Negli ultimi dieci anni è stata una via condizionata per molte cellule terroristiche. Ha iniziato al Qaeda o simili, colpendo ristoranti, hotel, navi da crociera. Luoghi di svago. Con lancio di granate, che facilita l'irruzione, poi fucili-mitragliatori e presa di ostaggi. Ha proseguito l'Isis, riadattando un format studiato a tavolino da Fazul Abdullah Mohammed, l'ex capo di al Shabaab (milizia somala). Lo Stato Islamico ha rivisto alcuni particolari, rendendo il tutto più imprevedibile e letale. Noleggiare un furgone è legale, guidarlo è legale e nessuno può sapere quando il terrorista premerà il piede sull'acceleratore.
A memoria, l'ultimo attentato di matrice islamica condotto in Spagna è Madrid 2004. Poi ne sono stati sventati altri. Uno sempre a Barcellona, nel 2008. Ad agire una cellula dei talebani pakistani (Tehrik-i-Taliban Pakistan). Volevano colpire la metropolitana. Vennero arrestati prima, nel quartiere di Raval. Andando a ritroso ricordiamo il bombardamento de El Descanso (1985), condotto dall'Islamic Jihad Organization, un gruppo salito alle cronache durante la guerra civile libanese. Cugini di al Qaeda. L'obiettivo in quel caso erano militari statunitensi, non il Paese iberico. Per questo l'attacco a Barcellona ha sorpreso più del dovuto, giunto in un momento in cui i flussi di migranti sono quadruplicati a seguito della stretta italiana sulle Ong nel Mediterraneo.
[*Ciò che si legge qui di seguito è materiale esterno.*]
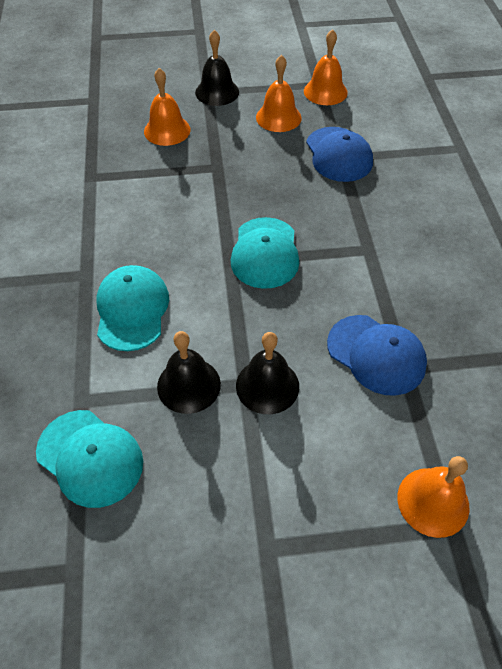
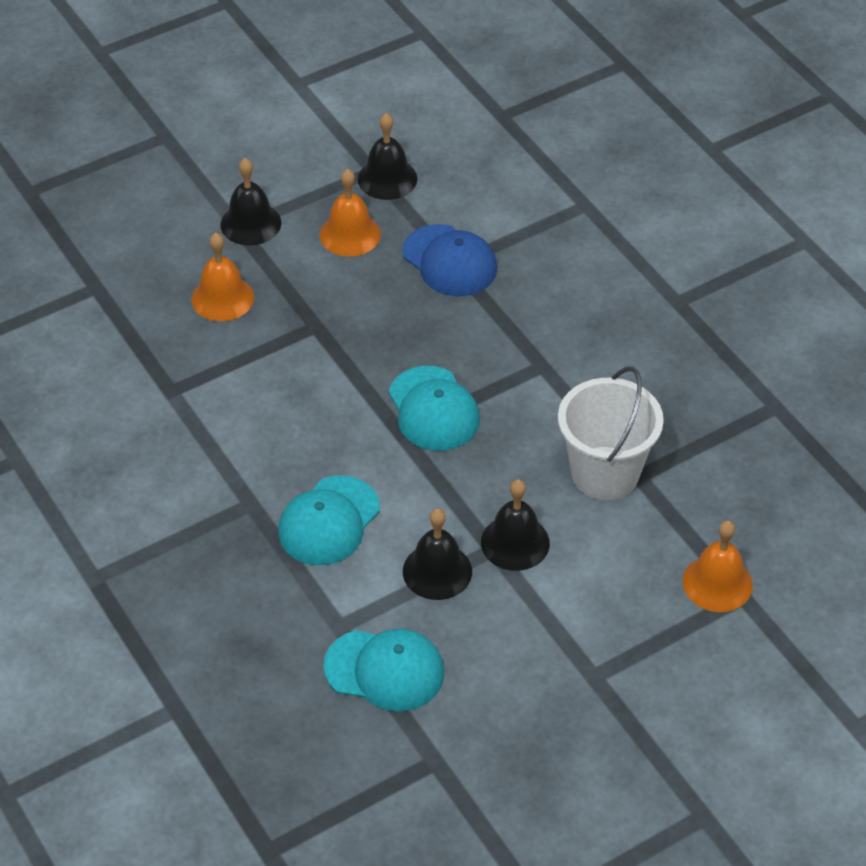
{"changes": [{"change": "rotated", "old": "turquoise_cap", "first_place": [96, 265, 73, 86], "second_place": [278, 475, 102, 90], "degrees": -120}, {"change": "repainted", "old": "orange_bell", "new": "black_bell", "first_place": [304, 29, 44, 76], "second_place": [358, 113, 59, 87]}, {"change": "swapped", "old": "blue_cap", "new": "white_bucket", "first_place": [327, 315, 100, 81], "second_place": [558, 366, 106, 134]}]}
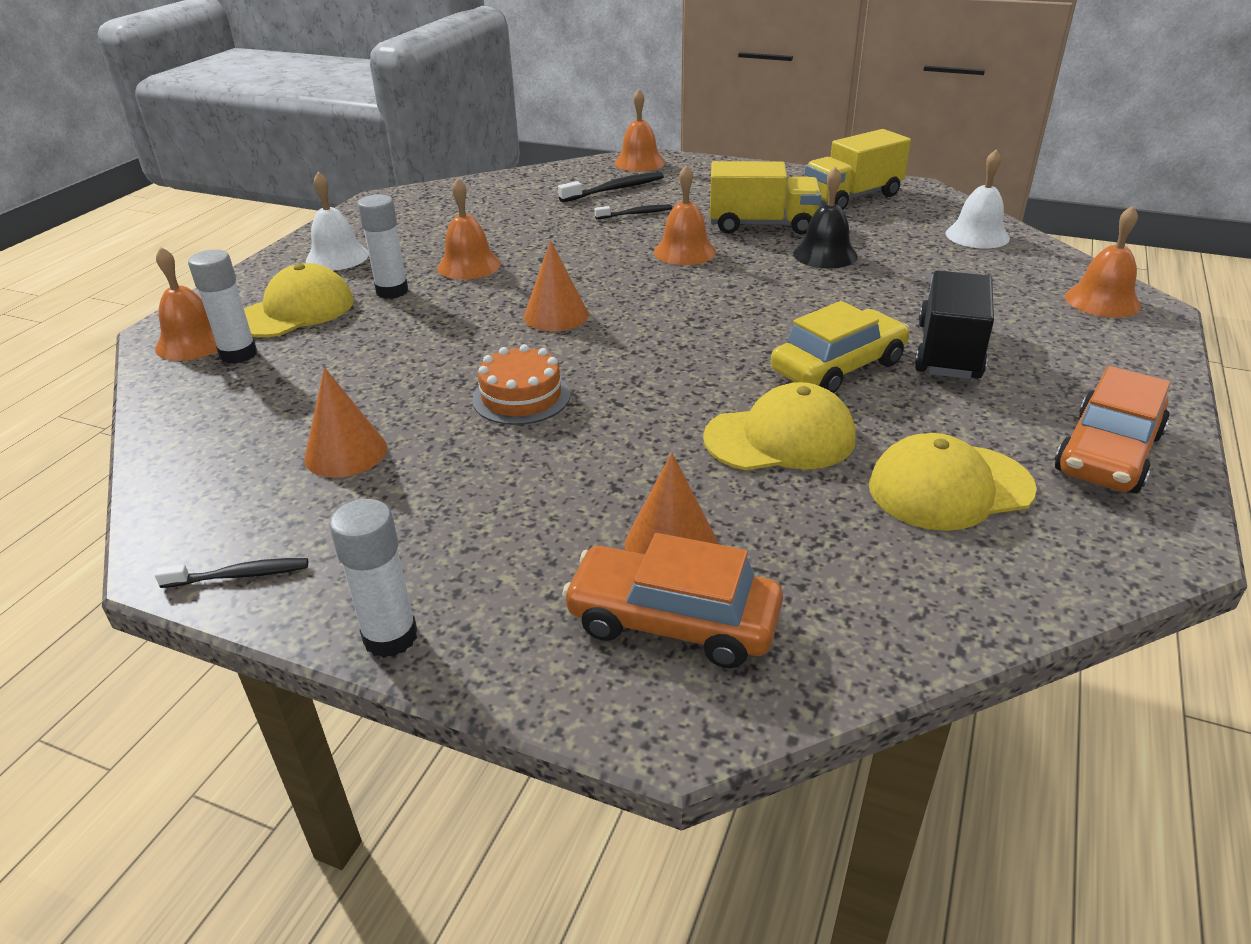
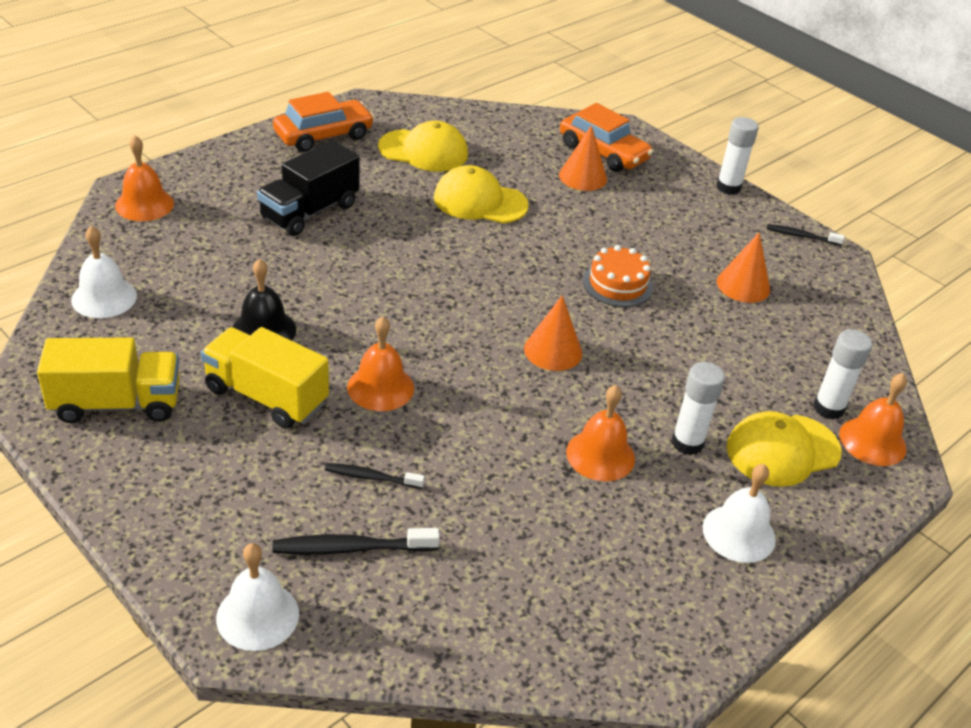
{"changes": [{"change": "repainted", "old": "orange_bell", "new": "white_bell", "first_place": [615, 89, 50, 83], "second_place": [216, 543, 83, 108]}, {"change": "gone", "old": "yellow_car", "first_place": [771, 301, 139, 92]}]}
I volti del terrore noti in Spagna sono principalmente tre: Hamed Abderrahman Ahmad, classe 1974, nato a Ceuta (dov'è operativa dal 2006 anche una cellula, la Nadim al Magrebi), catturato in Pakistan e detenuto a Guantanamo; Abu Dahdah, spagnolo di origine siriana condannato a 27 anni di carcere per il suo coinvolgimento negli attacchi alle Torri Gemelle; e Mustafa bin Abd al-Qadir Setmariam Nasar, che ottiene la cittadinanza sposandosi con una spagnola. Nel 2004 è stato trasferito in carcere in Siria e non è da escludere che con la guerra in corso sia tornato operativo. Ceuta e Melilla, invece, sono le due città ad alto potenziale jihadista, le due culle spagnole del radicalismo.
Oggi tutti si domandano quanto sia forte la presenza dell'Isis in Spagna. Abbastanza. A giugno è stata fermata una cellula a Maiorca, nel 2016 a San Sebastian è stato arrestato un allenatore di boxe marocchino sospettato di reclutare uomini per l'Isis (anche in questo caso il pugilato, era un ex pugile pure l'uomo che spinse verso la conversione all'islam il tedesco Deso Dogg, nome di battaglia Abu Talha al-Almani, ossia l'ex direttore responsabile di al Hayat Media Center, il principale mezzo per le comunicazioni e la gestione dei nuovi media dei jihadisti di Isis). Quasi un paio di anni fa a Madrid è arrivata una minaccia video del Califfato: "Ricupereremo la nostra terra dagli invasori'. Nel 2015 è stata attaccata l'ambasciata spagnola a Tripoli, in Libia.
Il Paese iberico fino a ieri era al livello quattro nella scala che misura l'allarme anti-terrorismo. Dal 2001 l'azione di contrasto contro i terroristi è stata forte: quasi 200 arresti per proselitismo e reclutamento, quanti i foreign fighters partiti in Siria e Iraq.